:: SELECTED EXCERPT ::
Single by Sash!

from the album Life Goes On
- Released: 16 March 1998
- Length: 3:09
- Label: X-It; Mighty; Club Tools;
- Songwriters: Ralf Kappmeier; Sascha Lappessen; Thomas Lüdke;
- Producers: Sash!; Tokapi;

Sash! singles chronology
| "Stay" (1997) | "La Primavera" (1998) | "Mysterious Times" (1998) |

Music video
- "La Primavera" on YouTube

= La Primavera (song) =

1998 single by Sash!

"La Primavera" is a song by the German DJ/production team Sash! featuring Patrizia Salvatore. It was released on 16 March 1998 via various labels as the lead single from their second album, Life Goes On (1998). The song is written by team members Ralf Kappmeier, Sascha Lappessen and Thomas Lüdke. It was a top-five hit in at least six countries, including Ireland, the United Kingdom, and several Nordic countries. The accompanying music video was directed by Oliver Sommer and filmed in Hawaii.

:: THE DATA ::

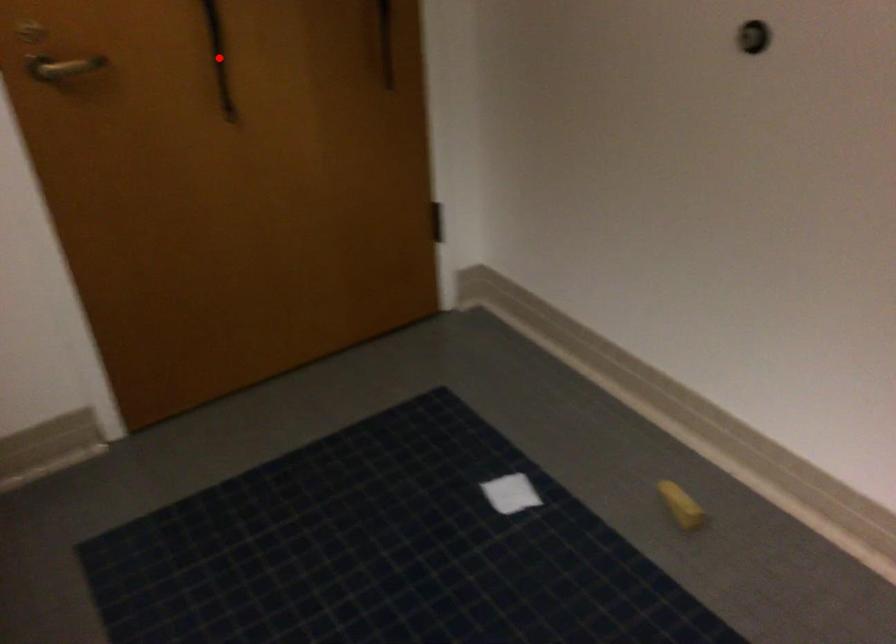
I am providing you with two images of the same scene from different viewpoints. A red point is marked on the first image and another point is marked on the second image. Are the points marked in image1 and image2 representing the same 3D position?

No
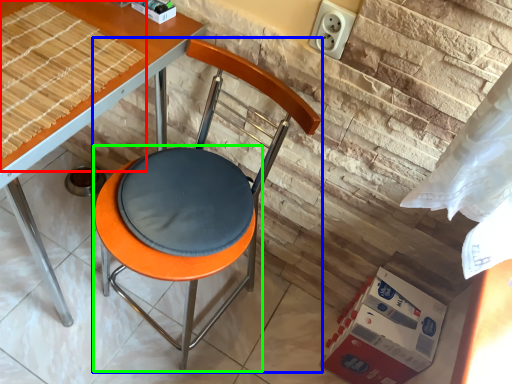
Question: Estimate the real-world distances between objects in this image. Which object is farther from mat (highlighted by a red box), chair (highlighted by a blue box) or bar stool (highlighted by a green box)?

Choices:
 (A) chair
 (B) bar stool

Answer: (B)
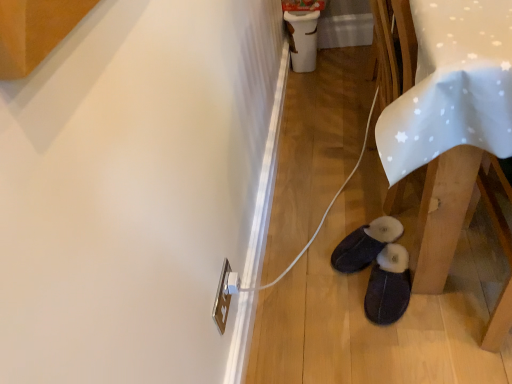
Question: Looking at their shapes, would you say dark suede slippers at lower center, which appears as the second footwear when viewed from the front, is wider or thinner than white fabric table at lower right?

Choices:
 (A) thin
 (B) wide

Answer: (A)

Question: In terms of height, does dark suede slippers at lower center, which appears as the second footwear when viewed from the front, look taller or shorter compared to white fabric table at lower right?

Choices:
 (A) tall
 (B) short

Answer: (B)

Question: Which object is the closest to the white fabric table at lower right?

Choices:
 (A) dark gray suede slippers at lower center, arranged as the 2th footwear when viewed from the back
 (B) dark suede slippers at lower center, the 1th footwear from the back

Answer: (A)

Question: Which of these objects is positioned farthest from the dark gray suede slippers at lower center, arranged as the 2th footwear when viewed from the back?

:: PROBLEMS ::
**1.** Answer these questions using the article on "La Primavera":
(a) On what date was the single released?
(b) Who directed the music video?
(c) What is the length of the song?
**2.** Write out every row of Block 1 exactly, leaving out the picture markers.
The rows have nothing to do with the article on "La Primavera."

:: TASK SOLUTIONS ::
**1.**
(a) 16 March 1998
(b) Oliver Sommer
(c) 3:09

**2.**
I am providing you with two images of the same scene from different viewpoints. A red point is marked on the first image and another point is marked on the second image. Are the points marked in image1 and image2 representing the same 3D position?

No
Question: Estimate the real-world distances between objects in this image. Which object is farther from mat (highlighted by a red box), chair (highlighted by a blue box) or bar stool (highlighted by a green box)?

Choices:
 (A) chair
 (B) bar stool

Answer: (B)
Question: Looking at their shapes, would you say dark suede slippers at lower center, which appears as the second footwear when viewed from the front, is wider or thinner than white fabric table at lower right?

Choices:
 (A) thin
 (B) wide

Answer: (A)

Question: In terms of height, does dark suede slippers at lower center, which appears as the second footwear when viewed from the front, look taller or shorter compared to white fabric table at lower right?

Choices:
 (A) tall
 (B) short

Answer: (B)

Question: Which object is the closest to the white fabric table at lower right?

Choices:
 (A) dark gray suede slippers at lower center, arranged as the 2th footwear when viewed from the back
 (B) dark suede slippers at lower center, the 1th footwear from the back

Answer: (A)

Question: Which of these objects is positioned farthest from the dark gray suede slippers at lower center, arranged as the 2th footwear when viewed from the back?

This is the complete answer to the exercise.